System with RAG automation

An AI-powered EDR platform that automates alert triage and incident investigation using Retrieval-Augmented Generation (RAG). It correlates endpoint telemetry and produces contextual, analyst-ready insights—cutting noise and speeding response.

Documentation

Problem statement

Traditional EDR platforms flood the SOC with alerts that still demand manual investigation. Analysts must stitch together events, interpret telemetry, and judge severity—leading to delays, inconsistent outcomes, and fatigue.

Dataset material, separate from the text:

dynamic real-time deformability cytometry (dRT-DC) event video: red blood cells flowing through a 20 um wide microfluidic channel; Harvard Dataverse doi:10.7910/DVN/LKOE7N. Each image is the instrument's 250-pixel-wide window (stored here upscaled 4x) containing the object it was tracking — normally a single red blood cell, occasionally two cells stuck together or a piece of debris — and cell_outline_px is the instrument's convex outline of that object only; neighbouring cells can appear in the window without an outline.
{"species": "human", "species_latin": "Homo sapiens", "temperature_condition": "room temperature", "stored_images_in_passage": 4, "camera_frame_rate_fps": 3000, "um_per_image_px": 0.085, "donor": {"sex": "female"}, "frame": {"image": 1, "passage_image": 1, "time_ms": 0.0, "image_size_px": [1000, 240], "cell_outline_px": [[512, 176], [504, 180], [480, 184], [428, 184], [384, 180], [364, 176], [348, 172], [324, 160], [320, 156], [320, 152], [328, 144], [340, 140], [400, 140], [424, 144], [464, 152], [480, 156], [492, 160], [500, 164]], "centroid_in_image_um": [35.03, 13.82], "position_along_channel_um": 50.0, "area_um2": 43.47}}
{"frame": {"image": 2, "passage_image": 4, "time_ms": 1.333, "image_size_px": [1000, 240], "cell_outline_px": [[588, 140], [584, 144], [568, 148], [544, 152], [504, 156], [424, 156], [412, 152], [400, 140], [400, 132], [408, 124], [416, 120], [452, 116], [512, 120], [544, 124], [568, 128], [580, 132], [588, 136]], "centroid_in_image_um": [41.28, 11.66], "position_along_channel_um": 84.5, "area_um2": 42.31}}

This project closes the gap between detection and explainable, accelerated response.

Key features

Real-time monitoring

Endpoint visibility using Sysmon telemetry for rich, structured events.

Rule-based detection

Configurable JSON-driven rules engine for consistent, maintainable detections.

Event correlation

Groups related activity into meaningful alerts instead of isolated pings.

RAG-powered analysis

Amazon Bedrock for contextual, evidence-linked reasoning per alert.

MITRE-aligned summaries

Automated incident narratives with severity and MITRE ATT&CK mapping.

Analyst dashboard

React UI for triage, visualization, and investigation workflows.

Architecture

Four integrated layers—from endpoint to analyst UI.

Endpoint agent

Collects Sysmon telemetry and applies detection rules at the edge.
Cloud backend

AWS API Gateway, Lambda, DynamoDB, and S3 for scalable ingestion and APIs.
AI layer

Amazon Bedrock powers RAG workflows for contextual security analysis.
Dashboard

React application for alert review, drill-down, and operator workflows.

Tech stack

Frontend

React

Backend

AWS Lambda API Gateway

Cloud & data

DynamoDB Amazon S3

AI

Amazon Bedrock RAG

Agent & telemetry

.NET Windows Sysmon

AI innovation

Retrieval-Augmented Generation (RAG) grounds each analysis in your own telemetry and context—producing summaries, classification, and reasoning that analysts can trust. Less manual correlation, more consistent narratives across the team.

What makes it unique

Bridges detection and investigation in one flow
Automates triage with AI, not just more dashboards
Explainable, evidence-oriented security insights
Unifies behavioral detection, correlation, and reasoning

Screenshots

EDR React dashboard with alerts — React dashboard

Security event details and log context — Event & log views

Correlated events and activity grouping — Event correlation

AI-generated security analysis summary — AI / RAG analysis

Follow-up query to AI analysis — AI follow-up

Outcome & impact

Less manual triage

Automated narratives and classification reduce repetitive analyst grind.

Consistent analysis

Shared reasoning framework across alerts and shifts.

Faster response

AI-driven context accelerates decisions from signal to action.